## [What the exercise asks]
Go through the records line by line from the top and repeat each one exactly, ending with the line that contains "fisiológica; así mismo, se".

## [Dataset excerpts]
=== Begin Enclosure ===
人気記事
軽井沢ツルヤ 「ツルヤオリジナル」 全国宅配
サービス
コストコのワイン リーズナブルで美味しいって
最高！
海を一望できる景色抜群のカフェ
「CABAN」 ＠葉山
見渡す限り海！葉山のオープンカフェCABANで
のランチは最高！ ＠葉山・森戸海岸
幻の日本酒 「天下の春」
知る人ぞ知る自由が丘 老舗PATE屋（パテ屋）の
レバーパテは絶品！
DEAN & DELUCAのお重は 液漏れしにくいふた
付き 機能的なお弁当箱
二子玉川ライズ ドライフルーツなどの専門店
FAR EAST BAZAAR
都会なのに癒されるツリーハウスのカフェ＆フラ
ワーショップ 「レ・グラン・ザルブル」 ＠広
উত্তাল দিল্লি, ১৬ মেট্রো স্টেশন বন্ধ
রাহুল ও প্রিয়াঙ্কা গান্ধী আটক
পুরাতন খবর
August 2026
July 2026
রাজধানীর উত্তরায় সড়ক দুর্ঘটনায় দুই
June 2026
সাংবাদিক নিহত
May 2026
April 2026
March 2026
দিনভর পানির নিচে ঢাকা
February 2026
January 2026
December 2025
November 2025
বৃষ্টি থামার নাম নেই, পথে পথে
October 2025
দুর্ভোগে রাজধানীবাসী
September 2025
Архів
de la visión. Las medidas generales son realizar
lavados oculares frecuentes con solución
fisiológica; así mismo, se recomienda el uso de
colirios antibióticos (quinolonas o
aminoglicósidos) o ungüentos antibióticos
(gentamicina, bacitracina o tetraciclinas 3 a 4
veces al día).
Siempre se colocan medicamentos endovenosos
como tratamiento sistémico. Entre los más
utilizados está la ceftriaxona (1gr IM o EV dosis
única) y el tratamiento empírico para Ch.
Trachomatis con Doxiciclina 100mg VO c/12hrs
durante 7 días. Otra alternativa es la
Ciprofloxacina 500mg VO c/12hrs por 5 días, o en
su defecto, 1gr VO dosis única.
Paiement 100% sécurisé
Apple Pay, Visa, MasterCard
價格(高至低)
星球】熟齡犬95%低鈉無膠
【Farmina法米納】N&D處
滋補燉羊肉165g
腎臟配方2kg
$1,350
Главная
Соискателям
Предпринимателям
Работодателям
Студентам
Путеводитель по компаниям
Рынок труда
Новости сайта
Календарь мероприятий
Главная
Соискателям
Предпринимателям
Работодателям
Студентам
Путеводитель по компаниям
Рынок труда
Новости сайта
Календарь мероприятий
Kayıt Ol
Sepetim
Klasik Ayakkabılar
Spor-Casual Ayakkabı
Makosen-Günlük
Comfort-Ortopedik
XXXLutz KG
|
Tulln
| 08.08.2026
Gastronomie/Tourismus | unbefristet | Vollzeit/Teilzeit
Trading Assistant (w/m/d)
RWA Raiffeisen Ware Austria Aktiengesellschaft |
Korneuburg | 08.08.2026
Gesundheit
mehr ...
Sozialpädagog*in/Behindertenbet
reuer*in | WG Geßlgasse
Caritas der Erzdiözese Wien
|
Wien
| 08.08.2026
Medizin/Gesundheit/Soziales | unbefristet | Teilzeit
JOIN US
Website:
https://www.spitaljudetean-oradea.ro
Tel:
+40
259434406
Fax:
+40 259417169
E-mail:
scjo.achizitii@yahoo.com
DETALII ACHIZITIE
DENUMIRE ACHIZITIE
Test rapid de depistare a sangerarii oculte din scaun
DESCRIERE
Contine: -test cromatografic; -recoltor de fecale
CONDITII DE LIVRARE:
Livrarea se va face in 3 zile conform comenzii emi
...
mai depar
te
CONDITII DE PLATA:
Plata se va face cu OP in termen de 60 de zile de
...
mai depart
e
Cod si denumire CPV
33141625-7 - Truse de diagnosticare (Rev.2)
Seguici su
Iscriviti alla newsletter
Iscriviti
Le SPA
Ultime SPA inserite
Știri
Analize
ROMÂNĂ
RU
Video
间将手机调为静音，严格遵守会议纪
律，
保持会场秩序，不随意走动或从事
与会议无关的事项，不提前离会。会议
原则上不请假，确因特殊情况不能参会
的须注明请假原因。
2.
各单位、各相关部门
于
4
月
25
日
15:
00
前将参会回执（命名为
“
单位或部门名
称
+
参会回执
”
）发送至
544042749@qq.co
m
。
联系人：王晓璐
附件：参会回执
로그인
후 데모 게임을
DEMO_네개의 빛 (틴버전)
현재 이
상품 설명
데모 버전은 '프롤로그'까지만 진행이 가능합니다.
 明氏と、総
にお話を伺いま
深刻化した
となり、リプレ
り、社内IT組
=== End Enclosure ===
## [The answer]
人気記事
軽井沢ツルヤ 「ツルヤオリジナル」 全国宅配
サービス
コストコのワイン リーズナブルで美味しいって
最高！
海を一望できる景色抜群のカフェ
「CABAN」 ＠葉山
見渡す限り海！葉山のオープンカフェCABANで
のランチは最高！ ＠葉山・森戸海岸
幻の日本酒 「天下の春」
知る人ぞ知る自由が丘 老舗PATE屋（パテ屋）の
レバーパテは絶品！
DEAN & DELUCAのお重は 液漏れしにくいふた
付き 機能的なお弁当箱
二子玉川ライズ ドライフルーツなどの専門店
FAR EAST BAZAAR
都会なのに癒されるツリーハウスのカフェ＆フラ
ワーショップ 「レ・グラン・ザルブル」 ＠広
উত্তাল দিল্লি, ১৬ মেট্রো স্টেশন বন্ধ
রাহুল ও প্রিয়াঙ্কা গান্ধী আটক
পুরাতন খবর
August 2026
July 2026
রাজধানীর উত্তরায় সড়ক দুর্ঘটনায় দুই
June 2026
সাংবাদিক নিহত
May 2026
April 2026
March 2026
দিনভর পানির নিচে ঢাকা
February 2026
January 2026
December 2025
November 2025
বৃষ্টি থামার নাম নেই, পথে পথে
October 2025
দুর্ভোগে রাজধানীবাসী
September 2025
Архів
de la visión. Las medidas generales son realizar
lavados oculares frecuentes con solución
fisiológica; así mismo, se recomienda el uso de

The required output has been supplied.